■ **Your task**: From the forum thread below about a pair of Spaceliner bicycles, output the passage between "DJWView attachment 96611View" and "where near comfortable.", inclusive, word for word.
#### Passage provided ####
# Latest Bicycle...Yep Spaceliner from the fat kid on training wheels



## redman007 (May 14, 2013)

Hey middle weight fans,

Just got this Spaceliner his and hers today for a combo deal. For fear of  reprisals and backlashes, I'll hold out on announcing the amount paid   From Brent's Spaceliner Digest, I gather it's between 1966 and 1968.
SN is 502 46305C 248347.  I havn't seen any good pictures of the "c" model..... Please help me Brent   I know obviously the seat isn't original, but dag comfy...... What else do ya'll think about the mens red space beauty? The tank looks pretty good as well as the battery compartment....PLease fire your thoughts away...

Thanks,

DJWView attachment 96611View attachment 96613View attachment 96614View attachment 96615View attachment 96616


----------



## jd56 (May 15, 2013)

Wow!!!!!
Nice deal. Two "7bar" Spaceliners in one pickup. Cant beat that.
The wrong seat is a minor setback. My 60s tanklight seats are removed and replaced with comfy seats for the rides. The originals are put away and reinstalled when the bike is seeking an award. Besides they surely are no where near comfortable.
Looks like the mens frame was a repaint but, tastefully done.
Brent will have to weigh in on that color scheme issue.
#### Data records ####
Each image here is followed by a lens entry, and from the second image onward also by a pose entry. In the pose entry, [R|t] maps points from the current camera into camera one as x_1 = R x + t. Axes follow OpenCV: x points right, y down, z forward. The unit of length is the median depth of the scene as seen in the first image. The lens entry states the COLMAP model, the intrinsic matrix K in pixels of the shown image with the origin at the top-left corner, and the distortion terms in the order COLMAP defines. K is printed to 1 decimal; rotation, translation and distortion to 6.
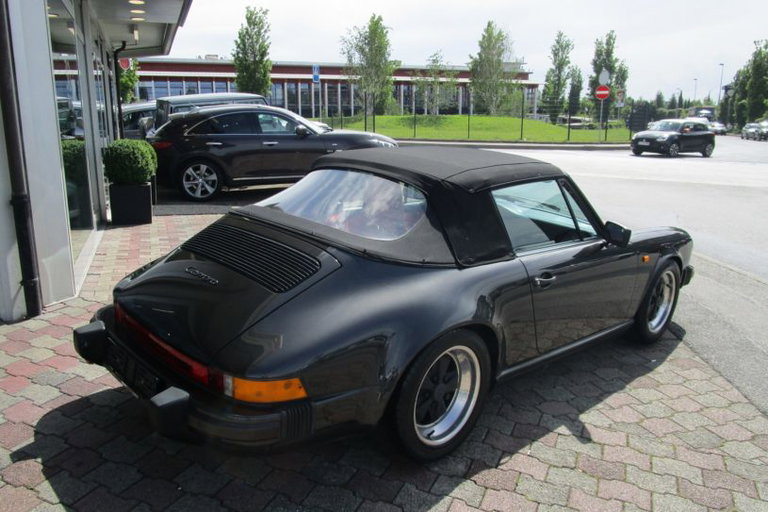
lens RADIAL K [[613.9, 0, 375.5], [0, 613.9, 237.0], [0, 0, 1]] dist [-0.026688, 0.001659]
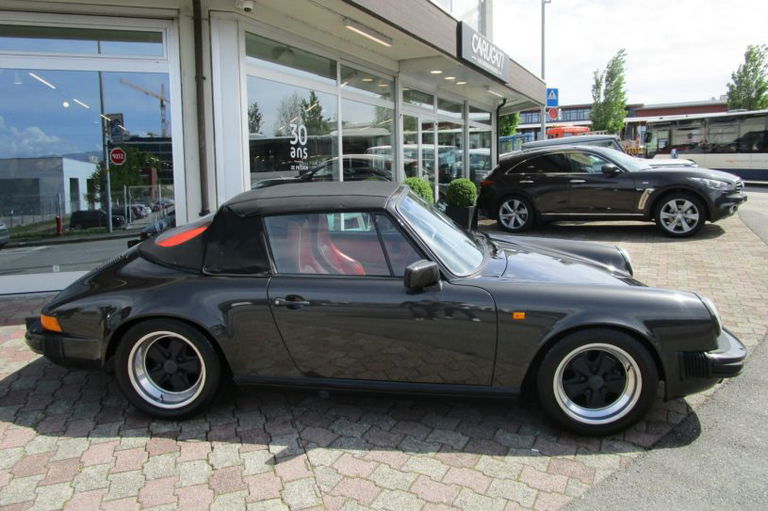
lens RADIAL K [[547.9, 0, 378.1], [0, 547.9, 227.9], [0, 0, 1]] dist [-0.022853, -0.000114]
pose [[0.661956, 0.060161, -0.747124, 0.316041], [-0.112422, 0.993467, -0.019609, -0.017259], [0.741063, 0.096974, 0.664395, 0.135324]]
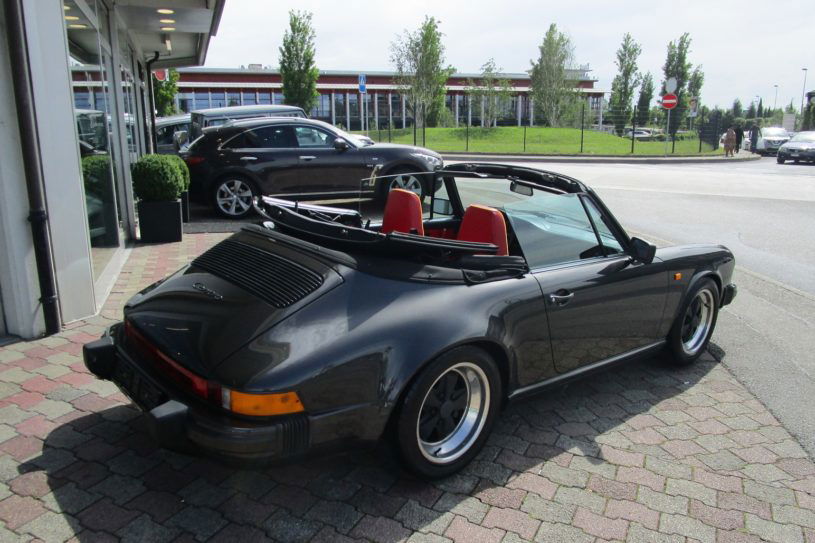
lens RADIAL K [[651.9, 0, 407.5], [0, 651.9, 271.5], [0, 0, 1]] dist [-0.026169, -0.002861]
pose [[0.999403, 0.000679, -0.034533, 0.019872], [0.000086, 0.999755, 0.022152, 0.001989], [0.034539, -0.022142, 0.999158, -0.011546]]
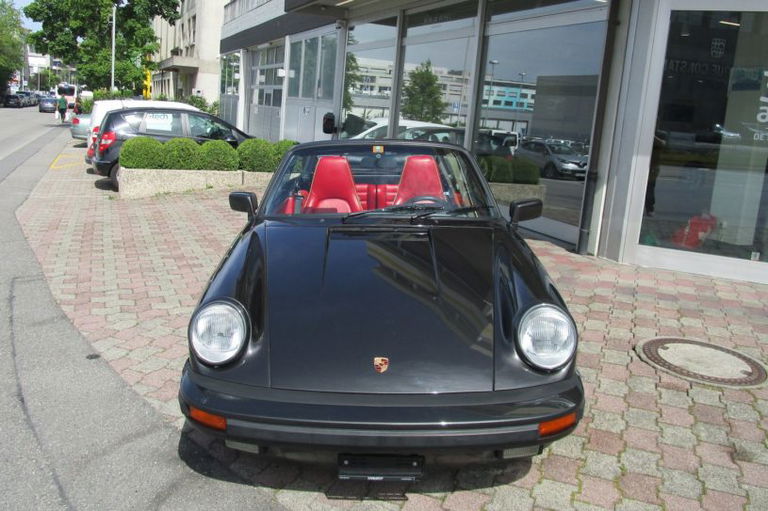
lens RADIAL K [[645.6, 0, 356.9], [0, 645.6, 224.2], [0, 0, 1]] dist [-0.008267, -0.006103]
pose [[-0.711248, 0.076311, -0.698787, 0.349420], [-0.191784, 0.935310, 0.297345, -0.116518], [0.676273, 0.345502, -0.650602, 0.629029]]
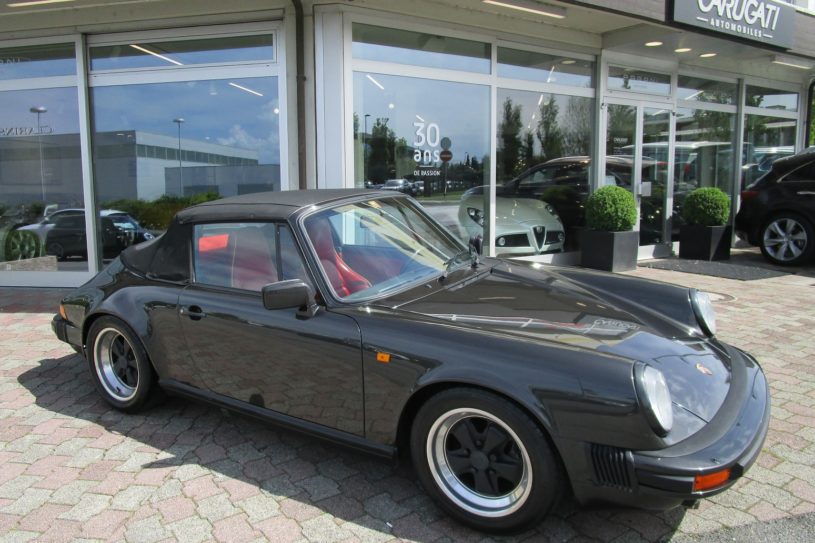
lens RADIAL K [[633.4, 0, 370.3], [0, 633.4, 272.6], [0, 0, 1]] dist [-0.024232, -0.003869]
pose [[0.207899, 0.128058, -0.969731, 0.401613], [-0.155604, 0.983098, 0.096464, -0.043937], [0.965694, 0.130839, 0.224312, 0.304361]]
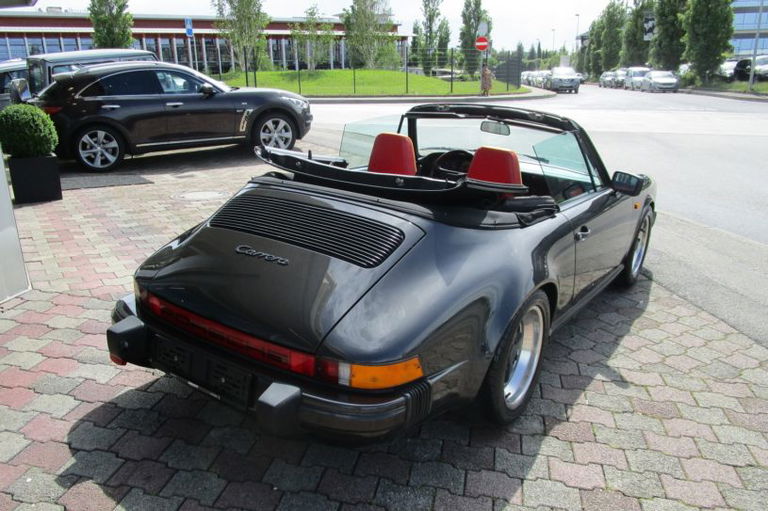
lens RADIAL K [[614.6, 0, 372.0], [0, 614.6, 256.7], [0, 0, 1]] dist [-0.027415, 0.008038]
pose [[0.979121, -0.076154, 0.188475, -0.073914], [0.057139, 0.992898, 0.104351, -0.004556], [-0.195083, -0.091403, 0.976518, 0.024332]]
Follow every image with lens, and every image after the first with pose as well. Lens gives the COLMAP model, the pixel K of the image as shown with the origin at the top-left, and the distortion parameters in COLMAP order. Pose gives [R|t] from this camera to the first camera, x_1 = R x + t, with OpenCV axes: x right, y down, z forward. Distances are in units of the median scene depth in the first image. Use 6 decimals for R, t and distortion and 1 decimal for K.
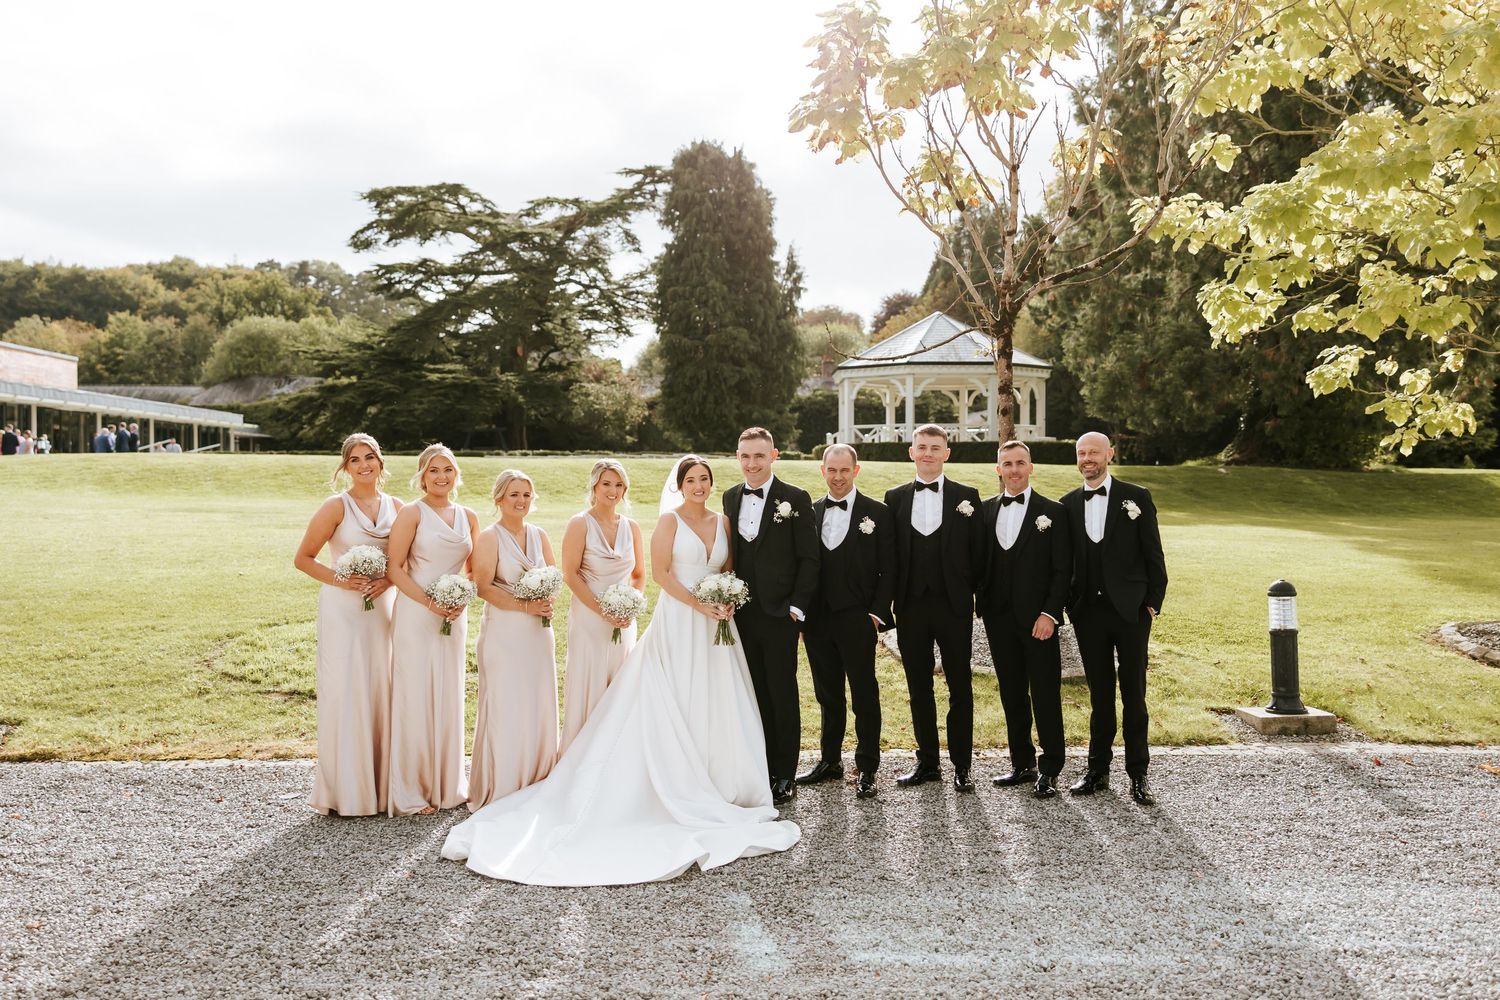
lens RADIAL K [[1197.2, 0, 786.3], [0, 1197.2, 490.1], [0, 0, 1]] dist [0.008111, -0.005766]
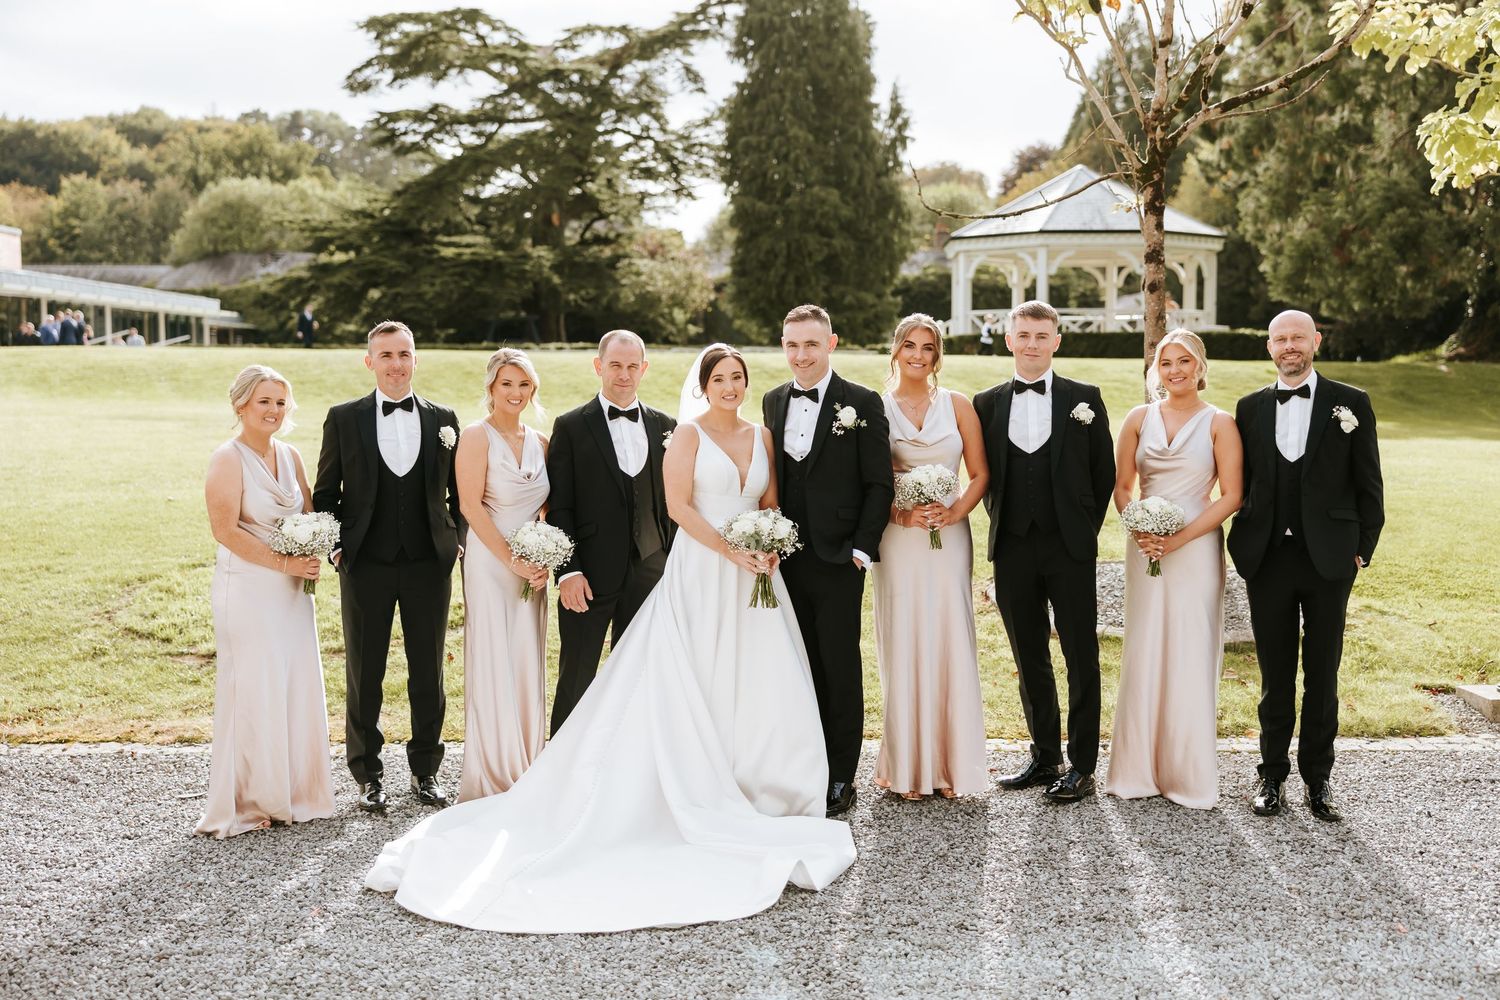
####
■ **Result**:
DJWView attachment 96611View attachment 96613View attachment 96614View attachment 96615View attachment 96616


----------



## jd56 (May 15, 2013)

Wow!!!!!
Nice deal. Two "7bar" Spaceliners in one pickup. Cant beat that.
The wrong seat is a minor setback. My 60s tanklight seats are removed and replaced with comfy seats for the rides. The originals are put away and reinstalled when the bike is seeking an award. Besides they surely are no where near comfortable.